Data listing =>
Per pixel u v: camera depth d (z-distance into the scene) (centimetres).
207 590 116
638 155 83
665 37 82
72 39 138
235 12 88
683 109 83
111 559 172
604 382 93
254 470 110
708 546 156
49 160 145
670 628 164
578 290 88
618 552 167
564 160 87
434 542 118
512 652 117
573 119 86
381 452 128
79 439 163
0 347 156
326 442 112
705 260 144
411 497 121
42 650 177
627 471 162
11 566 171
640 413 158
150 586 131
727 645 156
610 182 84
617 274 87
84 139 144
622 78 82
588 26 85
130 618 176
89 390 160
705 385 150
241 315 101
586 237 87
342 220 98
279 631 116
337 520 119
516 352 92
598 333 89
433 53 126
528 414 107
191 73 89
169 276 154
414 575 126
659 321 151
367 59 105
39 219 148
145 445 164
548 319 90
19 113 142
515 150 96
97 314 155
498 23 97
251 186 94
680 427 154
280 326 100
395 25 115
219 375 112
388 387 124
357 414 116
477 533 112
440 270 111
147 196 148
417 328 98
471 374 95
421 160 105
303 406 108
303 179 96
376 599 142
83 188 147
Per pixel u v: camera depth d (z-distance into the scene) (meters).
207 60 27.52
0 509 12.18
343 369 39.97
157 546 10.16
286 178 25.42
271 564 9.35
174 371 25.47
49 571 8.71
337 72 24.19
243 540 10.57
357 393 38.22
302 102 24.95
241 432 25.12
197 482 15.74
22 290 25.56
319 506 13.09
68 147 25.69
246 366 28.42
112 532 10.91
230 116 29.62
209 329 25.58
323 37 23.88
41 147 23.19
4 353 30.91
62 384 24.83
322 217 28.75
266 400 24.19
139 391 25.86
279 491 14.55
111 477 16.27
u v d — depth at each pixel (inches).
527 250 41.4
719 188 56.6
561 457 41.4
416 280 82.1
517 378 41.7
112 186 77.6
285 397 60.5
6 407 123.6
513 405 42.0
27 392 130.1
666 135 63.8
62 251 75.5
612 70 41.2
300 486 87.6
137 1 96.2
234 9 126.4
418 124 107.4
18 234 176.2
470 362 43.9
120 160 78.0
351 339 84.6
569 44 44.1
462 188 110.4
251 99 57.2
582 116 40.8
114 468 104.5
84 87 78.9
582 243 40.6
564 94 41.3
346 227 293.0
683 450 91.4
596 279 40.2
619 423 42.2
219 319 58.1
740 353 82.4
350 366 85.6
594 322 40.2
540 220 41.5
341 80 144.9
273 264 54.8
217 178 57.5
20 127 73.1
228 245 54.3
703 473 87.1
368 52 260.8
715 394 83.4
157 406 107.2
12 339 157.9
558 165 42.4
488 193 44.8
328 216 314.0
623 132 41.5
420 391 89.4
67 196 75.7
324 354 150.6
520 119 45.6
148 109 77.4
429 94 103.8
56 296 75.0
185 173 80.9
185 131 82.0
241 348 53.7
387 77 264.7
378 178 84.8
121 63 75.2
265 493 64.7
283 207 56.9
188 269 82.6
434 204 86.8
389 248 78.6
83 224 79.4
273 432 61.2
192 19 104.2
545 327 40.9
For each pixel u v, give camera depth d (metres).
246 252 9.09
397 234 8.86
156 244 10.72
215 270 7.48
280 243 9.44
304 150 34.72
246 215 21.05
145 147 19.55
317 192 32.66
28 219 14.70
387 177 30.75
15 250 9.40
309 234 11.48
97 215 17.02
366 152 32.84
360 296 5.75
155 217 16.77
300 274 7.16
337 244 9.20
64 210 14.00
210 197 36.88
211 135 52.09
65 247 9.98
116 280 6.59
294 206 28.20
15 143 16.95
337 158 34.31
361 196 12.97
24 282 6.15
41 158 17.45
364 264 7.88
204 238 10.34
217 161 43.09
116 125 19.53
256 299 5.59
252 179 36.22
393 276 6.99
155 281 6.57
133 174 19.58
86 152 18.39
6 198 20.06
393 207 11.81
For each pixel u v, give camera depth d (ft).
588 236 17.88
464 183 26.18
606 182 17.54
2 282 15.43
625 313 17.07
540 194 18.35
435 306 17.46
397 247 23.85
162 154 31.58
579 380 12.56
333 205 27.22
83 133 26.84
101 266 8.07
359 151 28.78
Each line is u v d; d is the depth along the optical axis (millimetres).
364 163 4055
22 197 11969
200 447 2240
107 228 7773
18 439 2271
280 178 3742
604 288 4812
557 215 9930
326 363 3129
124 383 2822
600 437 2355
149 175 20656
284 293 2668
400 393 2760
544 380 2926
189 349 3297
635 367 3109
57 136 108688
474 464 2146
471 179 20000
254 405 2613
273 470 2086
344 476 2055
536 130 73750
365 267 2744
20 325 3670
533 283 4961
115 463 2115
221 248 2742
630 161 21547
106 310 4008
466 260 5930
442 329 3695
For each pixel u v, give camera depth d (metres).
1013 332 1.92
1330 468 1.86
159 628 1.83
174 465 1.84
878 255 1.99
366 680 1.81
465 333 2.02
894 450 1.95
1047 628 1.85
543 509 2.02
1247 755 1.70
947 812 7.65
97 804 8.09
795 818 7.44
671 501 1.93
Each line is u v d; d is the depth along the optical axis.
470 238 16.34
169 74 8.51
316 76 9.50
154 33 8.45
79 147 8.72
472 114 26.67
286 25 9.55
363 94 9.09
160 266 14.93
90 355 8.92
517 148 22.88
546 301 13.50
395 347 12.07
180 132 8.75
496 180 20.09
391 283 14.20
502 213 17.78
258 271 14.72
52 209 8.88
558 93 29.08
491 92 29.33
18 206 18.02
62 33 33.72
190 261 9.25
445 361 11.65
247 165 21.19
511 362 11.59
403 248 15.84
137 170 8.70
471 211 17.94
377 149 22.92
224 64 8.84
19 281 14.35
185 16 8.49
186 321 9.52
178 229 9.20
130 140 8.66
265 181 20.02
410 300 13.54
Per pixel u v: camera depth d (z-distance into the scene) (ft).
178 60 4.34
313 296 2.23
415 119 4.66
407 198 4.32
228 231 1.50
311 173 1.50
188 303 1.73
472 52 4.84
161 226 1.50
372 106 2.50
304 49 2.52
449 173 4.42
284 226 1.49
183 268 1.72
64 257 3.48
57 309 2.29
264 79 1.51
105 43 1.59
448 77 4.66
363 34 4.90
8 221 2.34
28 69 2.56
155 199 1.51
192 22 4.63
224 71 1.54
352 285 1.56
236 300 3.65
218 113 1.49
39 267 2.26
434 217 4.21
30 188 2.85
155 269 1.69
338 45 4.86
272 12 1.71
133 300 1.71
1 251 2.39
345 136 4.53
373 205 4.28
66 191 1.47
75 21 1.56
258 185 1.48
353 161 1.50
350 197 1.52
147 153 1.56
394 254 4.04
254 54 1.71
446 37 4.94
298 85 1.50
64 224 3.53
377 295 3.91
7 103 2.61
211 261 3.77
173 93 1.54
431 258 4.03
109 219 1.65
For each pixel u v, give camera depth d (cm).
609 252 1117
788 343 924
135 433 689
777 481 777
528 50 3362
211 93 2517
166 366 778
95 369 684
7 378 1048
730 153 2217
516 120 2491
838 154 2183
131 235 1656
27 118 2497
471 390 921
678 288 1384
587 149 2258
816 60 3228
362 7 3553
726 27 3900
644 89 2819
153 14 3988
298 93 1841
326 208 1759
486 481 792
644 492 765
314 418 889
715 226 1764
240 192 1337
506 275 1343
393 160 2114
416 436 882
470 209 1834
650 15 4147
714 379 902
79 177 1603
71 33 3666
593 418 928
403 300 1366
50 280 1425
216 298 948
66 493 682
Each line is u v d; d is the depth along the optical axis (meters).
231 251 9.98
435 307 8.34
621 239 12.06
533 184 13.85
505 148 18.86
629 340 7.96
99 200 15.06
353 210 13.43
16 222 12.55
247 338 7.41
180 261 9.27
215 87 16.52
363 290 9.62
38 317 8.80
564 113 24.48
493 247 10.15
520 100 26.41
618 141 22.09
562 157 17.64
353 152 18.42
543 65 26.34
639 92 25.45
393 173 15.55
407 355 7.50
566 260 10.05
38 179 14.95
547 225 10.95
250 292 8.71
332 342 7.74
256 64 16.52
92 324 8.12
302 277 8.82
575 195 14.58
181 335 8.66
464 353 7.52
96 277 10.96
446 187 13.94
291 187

Work request =>
Going through the entries above, report how many lines contain the word "camera", with no other text.

Exercise result =>
7